[WHAT YOU WILL DO] Among the entries below, find each line holding "need" and return it.

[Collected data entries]

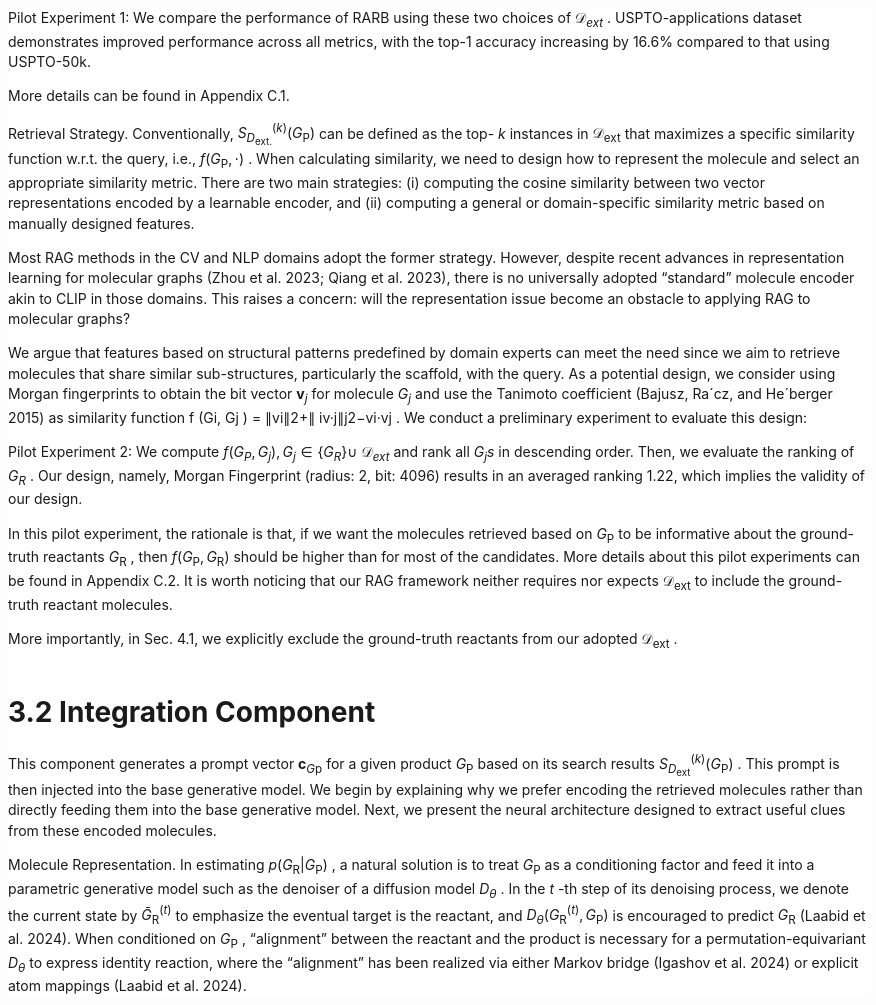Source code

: Pilot Experiment 1: We compare the performance of RARB using these two choices of $\mathcal { D } _ { e x t }$ . USPTO-applications dataset demonstrates improved performance across all metrics, with the top-1 accuracy increasing by $1 6 . 6 \%$ compared to that using USPTO-50k.

More details can be found in Appendix C.1.

Retrieval Strategy. Conventionally, $S _ { D _ { \mathrm { { e x t . } } } } ^ { ( k ) } ( G _ { \mathrm { { P } } } )$ can be defined as the top- $k$ instances in $\mathcal { D } _ { \mathrm { e x t } }$ that maximizes a specific similarity function w.r.t. the query, i.e., $f ( G _ { \mathrm { P } } , \cdot )$ . When calculating similarity, we need to design how to represent the molecule and select an appropriate similarity metric. There are two main strategies: (i) computing the cosine similarity between two vector representations encoded by a learnable encoder, and (ii) computing a general or domain-specific similarity metric based on manually designed features.

Most RAG methods in the CV and NLP domains adopt the former strategy. However, despite recent advances in representation learning for molecular graphs (Zhou et al. 2023; Qiang et al. 2023), there is no universally adopted “standard” molecule encoder akin to CLIP in those domains. This raises a concern: will the representation issue become an obstacle to applying RAG to molecular graphs?

We argue that features based on structural patterns predefined by domain experts can meet the need since we aim to retrieve molecules that share similar sub-structures, particularly the scaffold, with the query. As a potential design, we consider using Morgan fingerprints to obtain the bit vector $\mathbf { v } _ { j }$ for molecule $G _ { j }$ and use the Tanimoto coefficient (Bajusz, Ra´cz, and He´berger 2015) as similarity function f (Gi, Gj ) = ∥vi∥2+∥ iv·j∥j2−vi·vj . We conduct a preliminary experiment to evaluate this design:

Pilot Experiment 2: We compute $f ( G _ { P } , G _ { j } ) , G _ { j } \in \{ G _ { R } \} \cup$ $\mathcal { D } _ { e x t }$ and rank all $G _ { j } s$ in descending order. Then, we evaluate the ranking of $G _ { R }$ . Our design, namely, Morgan Fingerprint (radius: 2, bit: 4096) results in an averaged ranking 1.22, which implies the validity of our design.

In this pilot experiment, the rationale is that, if we want the molecules retrieved based on $G _ { \mathrm { P } }$ to be informative about the ground-truth reactants $G _ { \mathrm { R } }$ , then $f ( G _ { \mathrm { P } } , G _ { \mathrm { R } } )$ should be higher than for most of the candidates. More details about this pilot experiments can be found in Appendix C.2. It is worth noticing that our RAG framework neither requires nor expects $\mathcal { D } _ { \mathrm { e x t } }$ to include the ground-truth reactant molecules.

More importantly, in Sec. 4.1, we explicitly exclude the ground-truth reactants from our adopted $\mathcal { D } _ { \mathrm { e x t } }$ .

# 3.2 Integration Component

This component generates a prompt vector $\mathbf { c } _ { G \mathrm { { p } } }$ for a given product $G _ { \mathrm { P } }$ based on its search results $S _ { D _ { \mathrm { { e x t } } } } ^ { ( k ) } ( G _ { \mathrm { { P } } } )$ . This prompt is then injected into the base generative model. We begin by explaining why we prefer encoding the retrieved molecules rather than directly feeding them into the base generative model. Next, we present the neural architecture designed to extract useful clues from these encoded molecules.

Molecule Representation. In estimating $p ( G _ { \mathrm { R } } | G _ { \mathrm { P } } )$ , a natural solution is to treat $G _ { \mathrm { P } }$ as a conditioning factor and feed it into a parametric generative model such as the denoiser of a diffusion model $D _ { \theta }$ . In the $t$ -th step of its denoising process, we denote the current state by $\bar { G } _ { \mathrm { R } } ^ { ( t ) }$ to emphasize the eventual target is the reactant, and $D _ { \theta } \big ( G _ { \mathrm { R } } ^ { ( t ) } , G _ { \mathrm { P } } \big )$ is encouraged to predict $G _ { \mathrm { R } }$ (Laabid et al. 2024). When conditioned on $G _ { \mathrm { P } }$ , “alignment” between the reactant and the product is necessary for a permutation-equivariant $D _ { \theta }$ to express identity reaction, where the “alignment” has been realized via either Markov bridge (Igashov et al. 2024) or explicit atom mappings (Laabid et al. 2024).
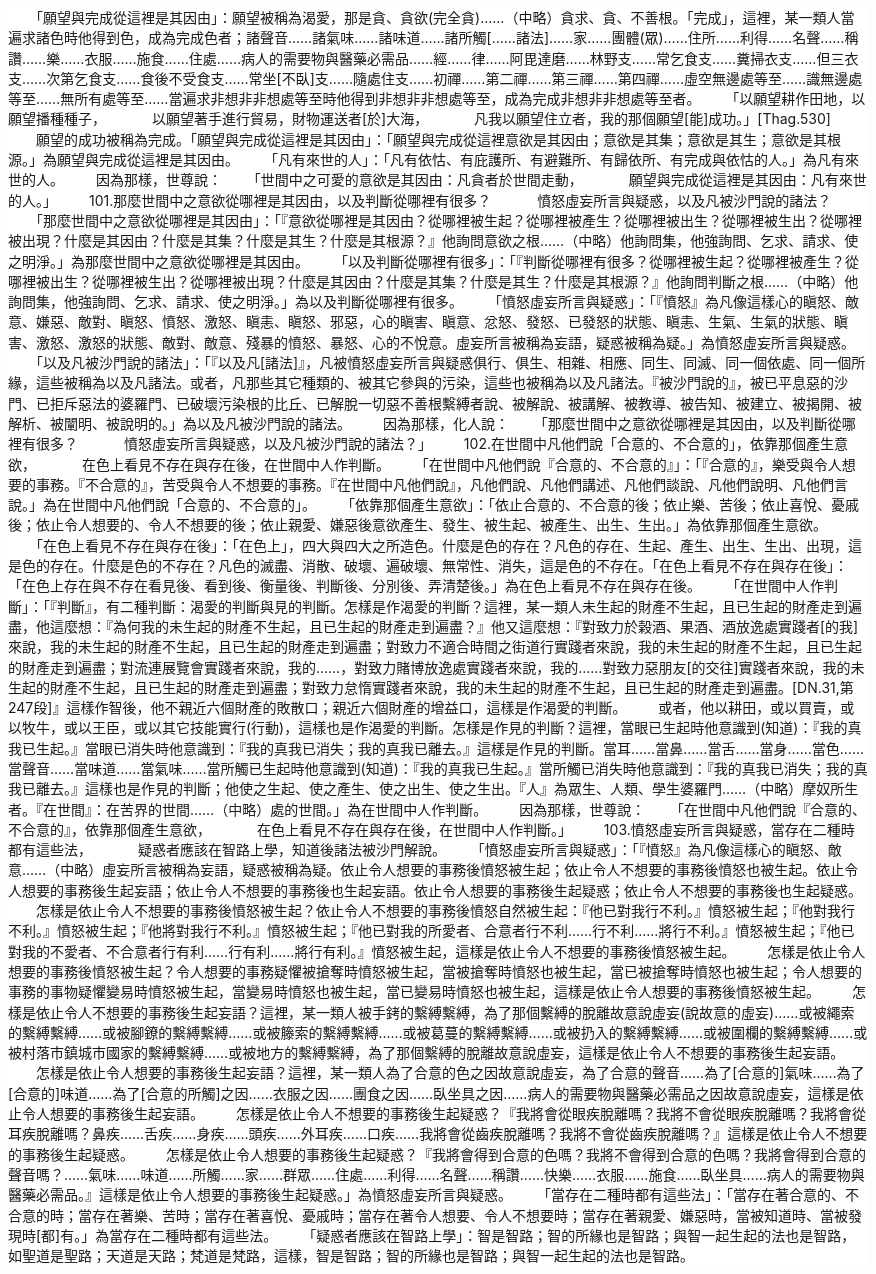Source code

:　　「願望與完成從這裡是其因由」：願望被稱為渴愛，那是貪、貪欲(完全貪)……（中略）貪求、貪、不善根。「完成」，這裡，某一類人當遍求諸色時他得到色，成為完成色者；諸聲音……諸氣味……諸味道……諸所觸[……諸法]……家……團體(眾)……住所……利得……名聲……稱讚……樂……衣服……施食……住處……病人的需要物與醫藥必需品……經……律……阿毘達磨……林野支……常乞食支……糞掃衣支……但三衣支……次第乞食支……食後不受食支……常坐[不臥]支……隨處住支……初禪……第二禪……第三禪……第四禪……虛空無邊處等至……識無邊處等至……無所有處等至……當遍求非想非非想處等至時他得到非想非非想處等至，成為完成非想非非想處等至者。
　　「以願望耕作田地，以願望播種種子，
　　　以願望著手進行貿易，財物運送者[於]大海，
　　　凡我以願望住立者，我的那個願望[能]成功。」[Thag.530]
　　願望的成功被稱為完成。「願望與完成從這裡是其因由」：「願望與完成從這裡意欲是其因由；意欲是其集；意欲是其生；意欲是其根源。」為願望與完成從這裡是其因由。
　　「凡有來世的人」：「凡有依怙、有庇護所、有避難所、有歸依所、有完成與依怙的人。」為凡有來世的人。
　　因為那樣，世尊說：
　　「世間中之可愛的意欲是其因由：凡貪者於世間走動，
　　　願望與完成從這裡是其因由：凡有來世的人。」
　　101.那麼世間中之意欲從哪裡是其因由，以及判斷從哪裡有很多？
　　　憤怒虛妄所言與疑惑，以及凡被沙門說的諸法？
　　「那麼世間中之意欲從哪裡是其因由」：「『意欲從哪裡是其因由？從哪裡被生起？從哪裡被產生？從哪裡被出生？從哪裡被生出？從哪裡被出現？什麼是其因由？什麼是其集？什麼是其生？什麼是其根源？』他詢問意欲之根……（中略）他詢問集，他強詢問、乞求、請求、使之明淨。」為那麼世間中之意欲從哪裡是其因由。
　　「以及判斷從哪裡有很多」：「『判斷從哪裡有很多？從哪裡被生起？從哪裡被產生？從哪裡被出生？從哪裡被生出？從哪裡被出現？什麼是其因由？什麼是其集？什麼是其生？什麼是其根源？』他詢問判斷之根……（中略）他詢問集，他強詢問、乞求、請求、使之明淨。」為以及判斷從哪裡有很多。
　　「憤怒虛妄所言與疑惑」：「『憤怒』為凡像這樣心的瞋怒、敵意、嫌惡、敵對、瞋怒、憤怒、激怒、瞋恚、瞋怒、邪惡，心的瞋害、瞋意、忿怒、發怒、已發怒的狀態、瞋恚、生氣、生氣的狀態、瞋害、激怒、激怒的狀態、敵對、敵意、殘暴的憤怒、暴怒、心的不悅意。虛妄所言被稱為妄語，疑惑被稱為疑。」為憤怒虛妄所言與疑惑。
　　「以及凡被沙門說的諸法」：「『以及凡[諸法]』，凡被憤怒虛妄所言與疑惑俱行、俱生、相雜、相應、同生、同滅、同一個依處、同一個所緣，這些被稱為以及凡諸法。或者，凡那些其它種類的、被其它參與的污染，這些也被稱為以及凡諸法。『被沙門說的』，被已平息惡的沙門、已拒斥惡法的婆羅門、已破壞污染根的比丘、已解脫一切惡不善根繫縛者說、被解說、被講解、被教導、被告知、被建立、被揭開、被解析、被闡明、被說明的。」為以及凡被沙門說的諸法。
　　因為那樣，化人說：
　　「那麼世間中之意欲從哪裡是其因由，以及判斷從哪裡有很多？
　　　憤怒虛妄所言與疑惑，以及凡被沙門說的諸法？」
　　102.在世間中凡他們說「合意的、不合意的」，依靠那個產生意欲，
　　　在色上看見不存在與存在後，在世間中人作判斷。
　　「在世間中凡他們說『合意的、不合意的』」：「『合意的』，樂受與令人想要的事務。『不合意的』，苦受與令人不想要的事務。『在世間中凡他們說』，凡他們說、凡他們講述、凡他們談說、凡他們說明、凡他們言說。」為在世間中凡他們說「合意的、不合意的」。
　　「依靠那個產生意欲」：「依止合意的、不合意的後；依止樂、苦後；依止喜悅、憂戚後；依止令人想要的、令人不想要的後；依止親愛、嫌惡後意欲產生、發生、被生起、被產生、出生、生出。」為依靠那個產生意欲。
　　「在色上看見不存在與存在後」：「在色上」，四大與四大之所造色。什麼是色的存在？凡色的存在、生起、產生、出生、生出、出現，這是色的存在。什麼是色的不存在？凡色的滅盡、消散、破壞、遍破壞、無常性、消失，這是色的不存在。「在色上看見不存在與存在後」：「在色上存在與不存在看見後、看到後、衡量後、判斷後、分別後、弄清楚後。」為在色上看見不存在與存在後。
　　「在世間中人作判斷」：「『判斷』，有二種判斷：渴愛的判斷與見的判斷。怎樣是作渴愛的判斷？這裡，某一類人未生起的財產不生起，且已生起的財產走到遍盡，他這麼想：『為何我的未生起的財產不生起，且已生起的財產走到遍盡？』他又這麼想：『對致力於榖酒、果酒、酒放逸處實踐者[的我]來說，我的未生起的財產不生起，且已生起的財產走到遍盡；對致力不適合時間之街道行實踐者來說，我的未生起的財產不生起，且已生起的財產走到遍盡；對流連展覽會實踐者來說，我的……，對致力賭博放逸處實踐者來說，我的……對致力惡朋友[的交往]實踐者來說，我的未生起的財產不生起，且已生起的財產走到遍盡；對致力怠惰實踐者來說，我的未生起的財產不生起，且已生起的財產走到遍盡。[DN.31,第247段]』這樣作智後，他不親近六個財產的敗散口；親近六個財產的增益口，這樣是作渴愛的判斷。
　　或者，他以耕田，或以買賣，或以牧牛，或以王臣，或以其它技能實行(行動)，這樣也是作渴愛的判斷。怎樣是作見的判斷？這裡，當眼已生起時他意識到(知道)：『我的真我已生起。』當眼已消失時他意識到：『我的真我已消失；我的真我已離去。』這樣是作見的判斷。當耳……當鼻……當舌……當身……當色……當聲音……當味道……當氣味……當所觸已生起時他意識到(知道)：『我的真我已生起。』當所觸已消失時他意識到：『我的真我已消失；我的真我已離去。』這樣也是作見的判斷；他使之生起、使之產生、使之出生、使之生出。『人』為眾生、人類、學生婆羅門……（中略）摩奴所生者。『在世間』：在苦界的世間……（中略）處的世間。」為在世間中人作判斷。
　　因為那樣，世尊說：
　　「在世間中凡他們說『合意的、不合意的』，依靠那個產生意欲，
　　　在色上看見不存在與存在後，在世間中人作判斷。」
　　103.憤怒虛妄所言與疑惑，當存在二種時都有這些法，
　　　疑惑者應該在智路上學，知道後諸法被沙門解說。
　　「憤怒虛妄所言與疑惑」：「『憤怒』為凡像這樣心的瞋怒、敵意……（中略）虛妄所言被稱為妄語，疑惑被稱為疑。依止令人想要的事務後憤怒被生起；依止令人不想要的事務後憤怒也被生起。依止令人想要的事務後生起妄語；依止令人不想要的事務後也生起妄語。依止令人想要的事務後生起疑惑；依止令人不想要的事務後也生起疑惑。
　　怎樣是依止令人不想要的事務後憤怒被生起？依止令人不想要的事務後憤怒自然被生起：『他已對我行不利。』憤怒被生起；『他對我行不利。』憤怒被生起；『他將對我行不利。』憤怒被生起；『他已對我的所愛者、合意者行不利……行不利……將行不利。』憤怒被生起；『他已對我的不愛者、不合意者行有利……行有利……將行有利。』憤怒被生起，這樣是依止令人不想要的事務後憤怒被生起。
　　怎樣是依止令人想要的事務後憤怒被生起？令人想要的事務疑懼被搶奪時憤怒被生起，當被搶奪時憤怒也被生起，當已被搶奪時憤怒也被生起；令人想要的事務的事物疑懼變易時憤怒被生起，當變易時憤怒也被生起，當已變易時憤怒也被生起，這樣是依止令人想要的事務後憤怒被生起。
　　怎樣是依止令人不想要的事務後生起妄語？這裡，某一類人被手銬的繫縛繫縛，為了那個繫縛的脫離故意說虛妄(說故意的虛妄)……或被繩索的繫縛繫縛……或被腳鐐的繫縛繫縛……或被籐索的繫縛繫縛……或被葛蔓的繫縛繫縛……或被扔入的繫縛繫縛……或被圍欄的繫縛繫縛……或被村落市鎮城市國家的繫縛繫縛……或被地方的繫縛繫縛，為了那個繫縛的脫離故意說虛妄，這樣是依止令人不想要的事務後生起妄語。
　　怎樣是依止令人想要的事務後生起妄語？這裡，某一類人為了合意的色之因故意說虛妄，為了合意的聲音……為了[合意的]氣味……為了[合意的]味道……為了[合意的所觸]之因……衣服之因……團食之因……臥坐具之因……病人的需要物與醫藥必需品之因故意說虛妄，這樣是依止令人想要的事務後生起妄語。
　　怎樣是依止令人不想要的事務後生起疑惑？『我將會從眼疾脫離嗎？我將不會從眼疾脫離嗎？我將會從耳疾脫離嗎？鼻疾……舌疾……身疾……頭疾……外耳疾……口疾……我將會從齒疾脫離嗎？我將不會從齒疾脫離嗎？』這樣是依止令人不想要的事務後生起疑惑。
　　怎樣是依止令人想要的事務後生起疑惑？『我將會得到合意的色嗎？我將不會得到合意的色嗎？我將會得到合意的聲音嗎？……氣味……味道……所觸……家……群眾……住處……利得……名聲……稱讚……快樂……衣服……施食……臥坐具……病人的需要物與醫藥必需品。』這樣是依止令人想要的事務後生起疑惑。」為憤怒虛妄所言與疑惑。
　　「當存在二種時都有這些法」：「當存在著合意的、不合意的時；當存在著樂、苦時；當存在著喜悅、憂戚時；當存在著令人想要、令人不想要時；當存在著親愛、嫌惡時，當被知道時、當被發現時[都]有。」為當存在二種時都有這些法。
　　「疑惑者應該在智路上學」：智是智路；智的所緣也是智路；與智一起生起的法也是智路，如聖道是聖路；天道是天路；梵道是梵路，這樣，智是智路；智的所緣也是智路；與智一起生起的法也是智路。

[EXERCISE OUTPUT]
Retrieval Strategy. Conventionally, $S _ { D _ { \mathrm { { e x t . } } } } ^ { ( k ) } ( G _ { \mathrm { { P } } } )$ can be defined as the top- $k$ instances in $\mathcal { D } _ { \mathrm { e x t } }$ that maximizes a specific similarity function w.r.t. the query, i.e., $f ( G _ { \mathrm { P } } , \cdot )$ . When calculating similarity, we need to design how to represent the molecule and select an appropriate similarity metric. There are two main strategies: (i) computing the cosine similarity between two vector representations encoded by a learnable encoder, and (ii) computing a general or domain-specific similarity metric based on manually designed features.
We argue that features based on structural patterns predefined by domain experts can meet the need since we aim to retrieve molecules that share similar sub-structures, particularly the scaffold, with the query. As a potential design, we consider using Morgan fingerprints to obtain the bit vector $\mathbf { v } _ { j }$ for molecule $G _ { j }$ and use the Tanimoto coefficient (Bajusz, Ra´cz, and He´berger 2015) as similarity function f (Gi, Gj ) = ∥vi∥2+∥ iv·j∥j2−vi·vj . We conduct a preliminary experiment to evaluate this design:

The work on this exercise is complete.